Key Responsibilities
Key Responsibilities
• Design, build, and optimize data pipelines using PySpark on Dataproc
• Develop performant, maintainable Spark jobs using Python, with a strong focus on reliability and cost efficiency
• Manage Dataproc clusters, including provisioning, tuning, autoscaling, and ephemeral cluster usage
• Design end-to-end data architectures from ingestion to analytics and downstream consumption
• Collaborate with data consumers, platform teams, and stakeholders to deliver scalable solutions
• Ensure data quality, observability, and operational excellence in production environments
Skill Requirements
Required Skills & Experience
Core Skills: PySpark & Dataproc
• Strong expertise in Python, with extensive hands-on experience using PySpark
• Deep experience developing, tuning, and optimizing Spark batch and streaming workloads
• Practical experience with Google Cloud Dataproc, including:
o Cluster lifecycle management
o Initialization actions and custom configurations
o Autoscaling policies and cost optimization
o Use of ephemeral clusters for job-based execution
• Solid understanding of Spark internals (execution plans, caching, partitions, joins, shuffles, checkpointing)
Google Cloud Platform (GCP)
• Strong working experience with core GCP services, including:
o BigQuery for analytics and data warehousing
o Google Cloud Storage (GCS) as a data lake
o Cloud Run for containerized data services and microservices
o Cloud SQL for relational and transactional workloads
o Pub/Sub for event-driven and streaming ingestion
• Familiarity with IAM, service accounts, and secure service-to-service communication
Programming Languages
• Advanced proficiency in Python for production data pipelines
• Experience with Scala and/or Java for Spark development is a plus
• Ability to write clean, testable, and well-documented code
Data Storage & Processing
• Proven experience designing data lakes on GCS, including:
o Partitioning strategies and lifecycle management
o Optimized file formats such as Parquet and Avro
• Strong experience integrating Spark pipelines with BigQuery
• Knowledge of data modeling concepts for analytics and reporting
Workflow Orchestration
• Experience orchestrating pipelines using:
o Apache Airflow (Cloud Composer), or
o Native Dataproc job submissions and workflow templates
• Familiarity with monitoring, alerting, retries, and dependency management
Data Pipeline Design
• Strong experience designing and developing end-to-end data pipelines
• Ability to build scalable, fault-tolerant, and maintainable systems
• Hands-on experience implementing data validation, error handling, logging, and monitoring
• Experience working with both batch and streaming processing patterns
Streaming & Event Driven Processing
• Hands-on experience with streaming data pipelines
• Practical understanding of event-based ingestion and near real-time processing
Other Requirements
Why HCLTech?
At HCLTech, you'll supercharge your potential. You'll find your career. And you'll find your spark. All at a place that knows that helping its customers stay on top starts by putting its people first.
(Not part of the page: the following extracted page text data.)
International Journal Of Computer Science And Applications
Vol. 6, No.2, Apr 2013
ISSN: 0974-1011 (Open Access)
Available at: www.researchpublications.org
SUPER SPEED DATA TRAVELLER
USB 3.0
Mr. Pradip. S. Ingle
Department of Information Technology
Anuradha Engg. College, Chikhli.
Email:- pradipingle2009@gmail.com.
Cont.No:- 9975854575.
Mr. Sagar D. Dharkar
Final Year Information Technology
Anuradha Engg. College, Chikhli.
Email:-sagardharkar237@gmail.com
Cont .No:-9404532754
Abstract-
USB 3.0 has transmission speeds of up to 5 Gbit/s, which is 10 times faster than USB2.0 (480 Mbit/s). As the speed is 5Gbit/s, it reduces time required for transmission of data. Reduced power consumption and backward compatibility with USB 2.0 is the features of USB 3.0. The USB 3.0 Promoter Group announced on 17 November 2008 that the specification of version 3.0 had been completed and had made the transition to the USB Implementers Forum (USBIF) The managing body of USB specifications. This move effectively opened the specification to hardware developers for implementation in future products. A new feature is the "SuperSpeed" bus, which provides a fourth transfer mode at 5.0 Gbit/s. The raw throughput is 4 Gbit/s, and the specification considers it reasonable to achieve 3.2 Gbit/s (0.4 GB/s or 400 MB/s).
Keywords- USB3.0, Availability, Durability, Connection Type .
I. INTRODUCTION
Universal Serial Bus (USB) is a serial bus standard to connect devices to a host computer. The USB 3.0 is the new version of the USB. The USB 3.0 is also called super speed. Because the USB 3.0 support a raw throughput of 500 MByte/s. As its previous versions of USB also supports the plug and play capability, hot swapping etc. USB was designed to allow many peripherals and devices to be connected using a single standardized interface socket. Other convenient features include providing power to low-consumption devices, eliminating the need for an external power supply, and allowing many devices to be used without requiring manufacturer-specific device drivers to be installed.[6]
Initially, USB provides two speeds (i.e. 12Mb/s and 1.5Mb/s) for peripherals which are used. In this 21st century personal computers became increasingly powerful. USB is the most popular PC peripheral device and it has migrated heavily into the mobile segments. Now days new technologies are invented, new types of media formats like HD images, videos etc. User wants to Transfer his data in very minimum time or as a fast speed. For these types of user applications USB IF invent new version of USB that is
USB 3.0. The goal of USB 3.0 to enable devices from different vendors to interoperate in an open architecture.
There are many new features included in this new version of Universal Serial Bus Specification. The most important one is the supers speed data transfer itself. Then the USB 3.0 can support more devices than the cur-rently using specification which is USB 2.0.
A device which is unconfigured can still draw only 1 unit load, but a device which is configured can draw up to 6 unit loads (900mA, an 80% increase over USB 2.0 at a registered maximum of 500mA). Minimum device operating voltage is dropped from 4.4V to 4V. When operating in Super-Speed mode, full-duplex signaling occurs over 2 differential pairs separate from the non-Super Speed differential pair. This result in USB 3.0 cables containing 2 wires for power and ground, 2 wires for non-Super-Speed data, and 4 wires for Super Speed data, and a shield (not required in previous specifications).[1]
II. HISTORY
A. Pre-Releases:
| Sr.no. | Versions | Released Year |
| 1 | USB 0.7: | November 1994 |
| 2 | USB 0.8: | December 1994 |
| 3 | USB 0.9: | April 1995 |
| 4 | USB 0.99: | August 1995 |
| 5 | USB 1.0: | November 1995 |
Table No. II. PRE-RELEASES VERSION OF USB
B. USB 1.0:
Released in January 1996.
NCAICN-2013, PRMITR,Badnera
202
HCLTech is a global technology company, home to more than 226,300 people across 60 countries, delivering industry-leading capabilities centered around digital, engineering, cloud and AI, powered by a broad portfolio of technology services and products. We work with clients across all major verticals, providing industry solutions for Financial Services, Manufacturing, Life Sciences and Healthcare, Technology and Services, Telecom and Media, Retail and CPG, and Public Services. Consolidated revenues as of 12 months ending December 2025 totaled $14.5 billion.
Benefits
At HCLTech, we believe in empowering our employees with comprehensive benefits that support their professional growth and enhance their well-being. When you sign up for a career with us, you gain access to:
Industry-benchmarked compensation
Best-in-class healthcare benefits
Personal time off
Maternity and paternity benefits
Access to skills / higher education programs/resources
Discounts on products and services via Benefit Box
Participate in CSR programs and live life with a purpose
Opportunities to grow and advance your career
Note: The benefits listed above vary depending on the nature of your employment and the country where you work. Some benefits may be available in some countries but not in all.